By Kenvil Souza.
There are so many memories I have from my childhood. When I think back, I remember the pet chicken that I called “beauty” when I was in primary school. My mother let me keep her in spite of us living in a tiny flat. She would stay on the balcony, and I’d always feed her first thing when I came back from school. She kept me company when my mother was busy working full time trying to make ends meet after my dad passed away. His death had been especially devastating to me as a child, especially because I didn’t understand what death meant. I often waited by the phone for him to call me. It took years for me to even begin to come to terms with losing my favourite person.
I also remember my cousin, who was studying at university in a nearby city and would visit us on weekends. He would bring me comic books, tell me riddles, play games with me, tell me about photography, and he taught me how to solve the rubix cube. Another time, I remember facing abuse and how unsafe that made me feel and how watching movies about magic gave me comfort, because if I had superpowers, I could protect myself.
What I’m trying to say is that my childhood was littered with moments of joy and creativity and happy memories with people I loved along with dark moments where I felt threatened and lonely.
For the longest time, I thought about how the negative memories impacted me on a day-to-day basis. I believed that they were the most important moments that would shape my personality and entire life. This is why, when I decided to study a PhD in suicidal behaviour, I decided to study about the impact of adverse childhood experiences on suicidal behaviour.
Adverse childhood experiences or ACEs were first coined by Felitti et al.  in a study that demonstrated their association with a range of health outcomes including suicide and self-harm. Although there is no clear consensus on the definition of ACEs, they are generally regarded as experiences occurring in childhood that may require significant adaptation including maltreatment and household dysfunction. Although specific ACEs had been previously associated with suicidal behaviour, Felitti et al.  argued that ACEs often tend to co-occur, and higher numbers of ACEs would indicate a higher risk of suicide and other health outcomes. This paper was highly influential and set the stage for a new area of research studying the impacts of adverse childhood experiences.

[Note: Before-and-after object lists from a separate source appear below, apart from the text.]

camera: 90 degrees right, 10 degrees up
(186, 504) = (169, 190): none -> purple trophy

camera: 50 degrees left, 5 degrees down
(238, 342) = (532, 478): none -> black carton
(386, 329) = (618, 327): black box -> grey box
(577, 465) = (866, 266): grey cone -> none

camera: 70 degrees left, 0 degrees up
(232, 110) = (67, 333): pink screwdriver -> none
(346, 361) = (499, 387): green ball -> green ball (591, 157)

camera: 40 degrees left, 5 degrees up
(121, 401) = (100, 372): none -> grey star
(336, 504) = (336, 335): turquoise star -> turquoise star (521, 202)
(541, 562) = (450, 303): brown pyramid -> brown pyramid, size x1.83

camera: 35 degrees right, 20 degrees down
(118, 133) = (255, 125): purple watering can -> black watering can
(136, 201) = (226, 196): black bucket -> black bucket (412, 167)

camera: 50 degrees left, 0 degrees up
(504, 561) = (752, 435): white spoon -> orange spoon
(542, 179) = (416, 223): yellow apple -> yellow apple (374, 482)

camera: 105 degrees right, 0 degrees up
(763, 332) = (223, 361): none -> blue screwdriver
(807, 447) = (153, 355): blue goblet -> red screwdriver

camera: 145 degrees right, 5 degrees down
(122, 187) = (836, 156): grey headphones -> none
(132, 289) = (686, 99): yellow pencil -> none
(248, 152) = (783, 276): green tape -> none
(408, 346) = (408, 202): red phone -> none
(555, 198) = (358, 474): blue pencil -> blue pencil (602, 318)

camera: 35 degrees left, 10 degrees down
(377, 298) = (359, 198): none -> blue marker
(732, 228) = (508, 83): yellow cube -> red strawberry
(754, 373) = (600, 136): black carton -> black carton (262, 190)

Although I understood the impacts of ACEs, I never considered the role of positive childhood experiences (PCEs) till a lecture I attended last year introduced me to the importance of positive psychology. The lecturer specifically discussed the broaden and build theory by Fredrickson . According to this theory, an individual’s thought-action repertoire is a set of thoughts, tendencies and urges that may be acted upon and are often influenced by emotions. Negative emotions are linked to a narrowed range of thoughts and actions to help individuals in situations involving threats. In contrast, positive emotions in the short term expand this thought-action repertoire to enable a wider range of thoughts and actions including exploration and play and consequently build adaptive skills. In the long term, positive emotions can not only help us cope with stressors, but also increase the likelihood of experiencing positive emotions in the future. This was when I started thinking about how positive experiences such as emotional support from adults, enjoying community traditions, engaging with hobbies, and play may influence health risks, and whether they could be as impactful as ACEs on suicidal behaviour. Finally, I decided to study positive childhood experiences that may facilitate the development of adaptive skills alongside adverse childhood experiences on suicidal behaviour during my PhD.
Since of adversity and trauma can be very powerful experiences that have demonstrated to shape a lot of our future experiences, understanding and mitigating their effects better could be very useful in suicide prevention efforts. Thus, it is very important to understand the impact of adversity and trauma on suicidal behaviour. However, it is important that these efforts don’t imply that it is only the adverse experiences that count. When examining the very limited body of research regarding the effects of PCEs and ACEs on various mental health outcome measures, the results looked very promising. PCEs were found to be just as powerful in predicting the measured outcomes as ACEs. Although this has not been studied in relation to suicide to my knowledge, these results indicate that it would be very useful to investigate. We often study psychology through symptoms, behaviours, and treatments. To me, this has always indicated that the adverse experiences in my past somehow mattered more than my happy memories with my loved ones. I have come to believe that this is not the case anymore and I am looking forward to what my research will reveal. After all, our lives contain moments of laughter and tears and each of these moments matter. Like positive moments with beauty and my cousin helping me manage my grief, some experiences also may not perfectly fit into adverse or positive categories as they have aspects of both . Although eradication of ACEs might not be possible, increasing PCEs might help alleviate their effects. In line with this year’s World Suicide Prevention Day theme “Creating Hope through Action”, I would like to reiterate how recognising the positive aspects of our life and understanding them better through research can give us hope.